Irish Water has been assessing the situation since 2018, with survey work almost complete. “We will have a clearer view as to what solutions are required by July,” it said. “Once we have identified the upgrades required, we will invest in the networks to provide the capacity to support housing, subject to funding and planning approvals.”

The Blanchardstown Regional Drainage Scheme is one of a number of Irish Water projects under way. Photograph: Irish Water

Withdrawal of certs

Just when any capital or remedial work might be done remains uncertain. But emerging data on the sewerage constraints led Irish Water to withdraw certificates of feasibility it previously issued for two fast-track planning applications that are already in process and are supposed to deliver a total of 1,274 apartments. These are from Square Foot Property Services whose plans are submitted as Glen Abbey Complex SHD and from Joseph Costello Absolute Limousines.

Property industry sources said such applications simply can’t proceed without the paperwork, so the move has interrupted the delivery of new homes.

Like councillors throughout the State, members of South Dublin County Council dislike SHD fast-track planning schemes because they cut the local authority from the approval process. Still, they say Irish Water’s move to declare two feasibility certificates invalid has raised questions over the prospects of other housing projects proceeding in Cookstown and other parts of Tallaght.

“I didn’t support these two projects and I’m not heartbroken over the rescinding of the certificates,” said Mick Duff, an Independent councillor for Tallaght. But he added: “What impact will it have on proposals for student accommodation and other family homes that are being proposed in those areas?

“In the middle of a housing crisis it can be very significant... even on the small-scale plans that South Dublin County Council would have for the provision of accommodation for elderly people or single or two-bed units in the central Tallaght area. Have we taken into account this apparent bottleneck in the waste water system?”

Such problems are not confined to Dublin.
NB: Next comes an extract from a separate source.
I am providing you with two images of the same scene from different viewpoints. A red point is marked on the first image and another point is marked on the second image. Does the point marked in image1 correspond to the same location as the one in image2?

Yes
Seán Canney, Independent TD in Galway East, said several new housing projects were being held back in Athenry, Craughwell, Corrofin and Abbeyknockmoy because of the lack of sewerage capacity. “They’re all gone off the agenda. There is nothing happening with them and Irish Water don’t have any money to do anything about them,” he said.

“We’re talking about building houses and we don’t have the infrastructure. If you want to build affordable houses, rather than building them in the cities you should be building them in the towns and the villages and doing your regeneration as well as actually bringing people to live there.”

Mr McConnell, the consultant, cautioned that there was no quick solution. “There has been decades of under-investment in sewerage networks and waste water treatment plants throughout Ireland and Irish Water essentially inherited a basket case,” he said.

“They have some of the best technical minds working for them. But even if they were given unlimited budgets, they physically couldn’t upgrade everything to the standard within relatively short periods of time.”